April 02, 2012
Relative to any of the most common benchmarks – the cost of living, the wages of the average worker, or average productivity levels – the current federal minimum wage of $7.25 per hour is well below its historical value. These usual reference points, however, understate the true erosion in the minimum wage in recent decades because the average low-wage worker today is both older and much better educated than the average low-wage worker was in the past.
All else equal, older and better-educated workers earn more than younger and less-educated workers. More education – a completed high school degree, an associate’s degree from a two-year college, a bachelor’s degree from a four-year college, or an advanced degree – all add to a worker’s skills. An extra year of work also increases skills through a combination of on-the-job training and accumulated work experience. The labor market consistently rewards these education- and experience-related skills with higher pay, but the federal minimum wage has not recognized these improvements in the skill level of low-wage workers.

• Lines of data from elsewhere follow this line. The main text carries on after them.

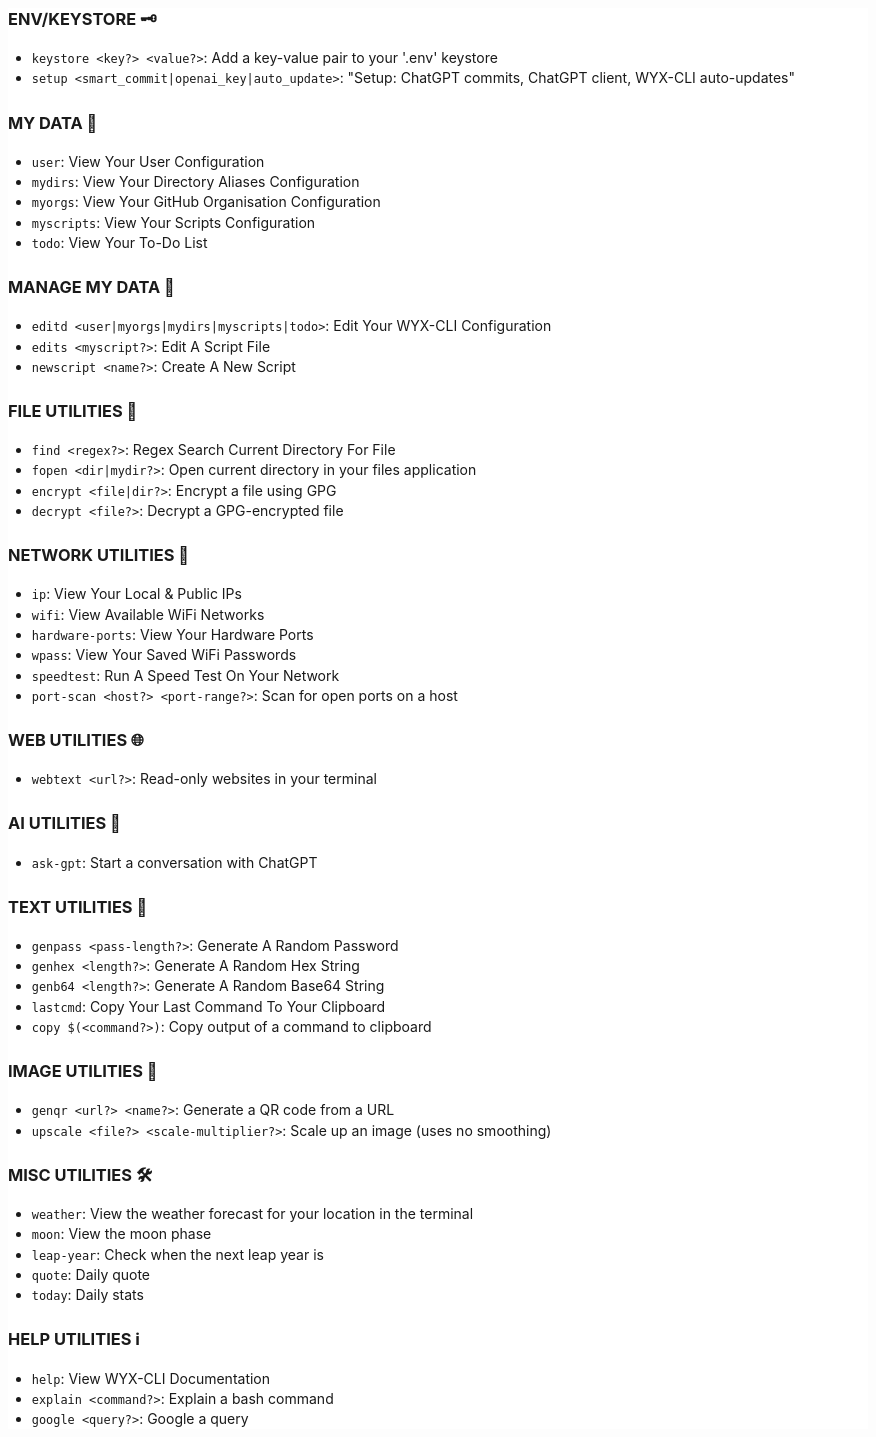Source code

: ### ENV/KEYSTORE 🗝️
- `keystore <key?> <value?>`: Add a key-value pair to your '.env' keystore
- `setup <smart_commit|openai_key|auto_update>`: "Setup: ChatGPT commits, ChatGPT client, WYX-CLI auto-updates"

### MY DATA 📂
- `user`: View Your User Configuration
- `mydirs`: View Your Directory Aliases Configuration
- `myorgs`: View Your GitHub Organisation Configuration
- `myscripts`: View Your Scripts Configuration
- `todo`: View Your To-Do List

### MANAGE MY DATA 📂
- `editd <user|myorgs|mydirs|myscripts|todo>`: Edit Your WYX-CLI Configuration
- `edits <myscript?>`: Edit A Script File
- `newscript <name?>`: Create A New Script

### FILE UTILITIES 📁
- `find <regex?>`: Regex Search Current Directory For File
- `fopen <dir|mydir?>`: Open current directory in your files application
- `encrypt <file|dir?>`: Encrypt a file using GPG
- `decrypt <file?>`: Decrypt a GPG-encrypted file

### NETWORK UTILITIES 📡
- `ip`: View Your Local & Public IPs
- `wifi`: View Available WiFi Networks
- `hardware-ports`: View Your Hardware Ports
- `wpass`: View Your Saved WiFi Passwords
- `speedtest`: Run A Speed Test On Your Network
- `port-scan <host?> <port-range?>`: Scan for open ports on a host

### WEB UTILITIES 🌐
- `webtext <url?>`: Read-only websites in your terminal

### AI UTILITIES 🤖
- `ask-gpt`: Start a conversation with ChatGPT

### TEXT UTILITIES 📝
- `genpass <pass-length?>`: Generate A Random Password
- `genhex <length?>`: Generate A Random Hex String
- `genb64 <length?>`: Generate A Random Base64 String
- `lastcmd`: Copy Your Last Command To Your Clipboard
- `copy $(<command?>)`: Copy output of a command to clipboard

### IMAGE UTILITIES 📸
- `genqr <url?> <name?>`: Generate a QR code from a URL
- `upscale <file?> <scale-multiplier?>`: Scale up an image (uses no smoothing)

### MISC UTILITIES 🛠️
- `weather`: View the weather forecast for your location in the terminal
- `moon`: View the moon phase
- `leap-year`: Check when the next leap year is
- `quote`: Daily quote
- `today`: Daily stats

### HELP UTILITIES ℹ️
- `help`: View WYX-CLI Documentation
- `explain <command?>`: Explain a bash command
- `google <query?>`: Google a query
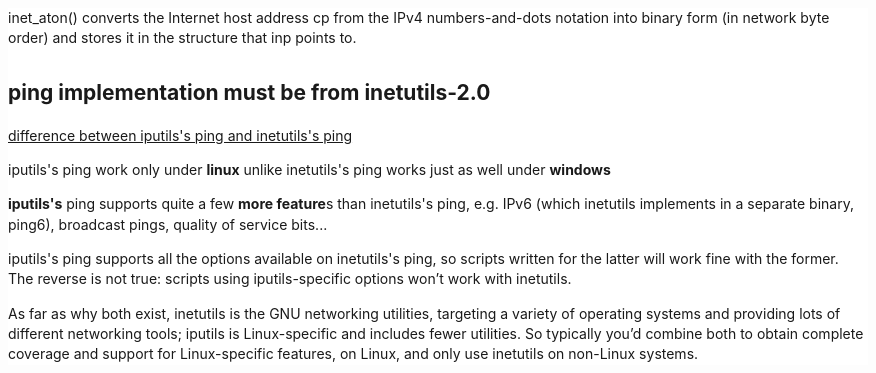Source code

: inet_aton() converts the Internet host address cp from the IPv4 numbers-and-dots notation into binary form (in network byte order) and stores it in the structure that inp points to. 


## ping implementation must be from **inetutils-2.0**

[difference between iputils's ping and inetutils's ping](https://unix.stackexchange.com/questions/400351/what-are-the-differences-between-iputils-ping-and-inetutils-ping)

iputils's ping  work only under **linux** unlike inetutils's ping works just as well under **windows**

**iputils's** ping supports quite a few **more feature**s than inetutils's ping, e.g. 
IPv6 (which inetutils implements in a separate binary, ping6), broadcast pings,
 quality of service bits...

iputils's ping supports all the options available on inetutils's ping, so scripts 
written for the latter will work fine with the former. The reverse is not true: 
scripts using iputils-specific options won’t work with inetutils.

As far as why both exist, inetutils is the GNU networking utilities, targeting a
 variety of operating systems and providing lots of different networking tools; 
 iputils is Linux-specific and includes fewer utilities. So typically you’d combine 
 both to obtain complete coverage and support for Linux-specific features, on Linux,
  and only use inetutils on non-Linux systems.

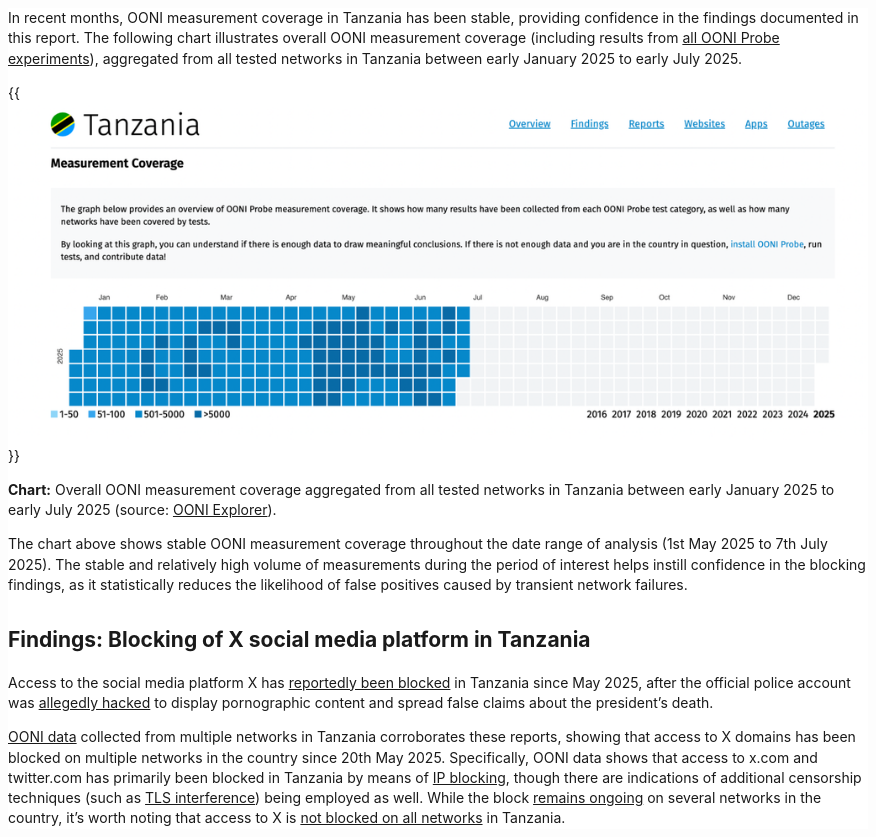 In recent months, OONI measurement coverage in Tanzania has been stable, providing confidence in the findings documented in this report. The following chart illustrates overall OONI measurement coverage (including results from [all OONI Probe experiments](https://ooni.org/nettest/)), aggregated from all tested networks in Tanzania between early January 2025 to early July 2025.

{{<img src="images/image3.png">}}

**Chart:** Overall OONI measurement coverage aggregated from all tested networks in Tanzania between early January 2025 to early July 2025 (source: [OONI Explorer](https://explorer.ooni.org/country/TZ?since=2025-06-11&until=2025-07-11)).

The chart above shows stable OONI measurement coverage throughout the date range of analysis (1st May 2025 to 7th July 2025). The stable and relatively high volume of measurements during the period of interest helps instill confidence in the blocking findings, as it statistically reduces the likelihood of false positives caused by transient network failures.

## Findings: Blocking of X social media platform in Tanzania

Access to the social media platform X has [reportedly been blocked](https://www.bbc.com/news/articles/cx2e1y02w21o) in Tanzania since May 2025, after the official police account was [allegedly hacked](https://www.bbc.com/news/articles/cgmjjdrlkz1o) to display pornographic content and spread false claims about the president’s death.

[OONI data](https://explorer.ooni.org/chart/mat?test_name=web_connectivity&axis_x=measurement_start_day&since=2025-05-01&until=2025-07-07&time_grain=day&probe_cc=TZ&domain=twitter.com%2Cx.com&axis_y=domain) collected from multiple networks in Tanzania corroborates these reports, showing that access to X domains has been blocked on multiple networks in the country since 20th May 2025. Specifically, OONI data shows that access to x.com and twitter.com has primarily been blocked in Tanzania by means of [IP blocking](https://explorer.ooni.org/m/20250706181007.515750_TZ_webconnectivity_e8573933e0242637), though there are indications of additional censorship techniques (such as [TLS interference](https://explorer.ooni.org/m/20250628194612.465190_TZ_webconnectivity_bf42d7a6e3002021)) being employed as well. While the block [remains ongoing](https://explorer.ooni.org/search?since=2025-06-14&until=2025-07-15&failure=true&domain=twitter.com&probe_cc=TZ) on several networks in the country, it’s worth noting that access to X is [not blocked on all networks](https://explorer.ooni.org/chart/mat?probe_cc=TZ&test_name=web_connectivity&domain=twitter.com%2Cx.com&since=2025-05-01&until=2025-07-07&axis_x=measurement_start_day&axis_y=probe_asn&time_grain=day) in Tanzania.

Even if there had been no change in the cost of living over the last 30 years, we would have expected the earnings of low-wage workers to rise simply because low-wage workers today are, on average, older and much better educated than they were in 1979, when wage inequality began to rise sharply in the United States.
Let’s start with age. Between 1979 and 2011, the average age of low-wage workers (defined as earning $10.00 per hour or less in 2011 dollars) increased 2.3 years, from 32.3 to 34.9. As the figure below shows, the rise in the average age reflects a big drop in the share of low-wage workers who are teenagers – from over one-in-four (26.0 percent) in 1979 to less than one-in-eight (12.0 percent) in 2011.
The educational attainment of low-wage workers has also soared. As the next figure demonstrates, the share of low-wage workers with some college education (but not a four-year degree) rose dramatically, from about one-in-five (19.5 percent) in 1979 to one-in-three (33.3 percent) in 2011. By 2011, almost one-tenth (9.9 percent) of low-wage workers had a four-year college degree or more, up from 5.7 percent in 1979. And the share with less than a high-school degree dropped by almost half, from 39.5 percent in 1979 to only 19.8 percent in 2011.
As we consider where to set the minimum wage going forward, it is not enough to calculate what level would preserve the purchasing power of this federal wage floor. We should also factor in reasonable rewards for the improvements in the educational attainment and work experience of low-wage workers. According to calculations we perform in a new CEPR issue brief, doing so would imply a minimum wage that is at least 9 to 14 percent higher than the inflation-adjusted value in 1979 or even higher relative to 1968. Using 1979 as a reference point, our calculations suggest a minimum wage in the range of at least $9.33 to $9.70 dollars per hour. While we cannot fully adjust for increases in age and education over the full period since 1968, applying a roughly similar methodology to the real value of the minimum wage in that year implies a 2012 minimum wage of at least $10.55 to $10.97 per hour.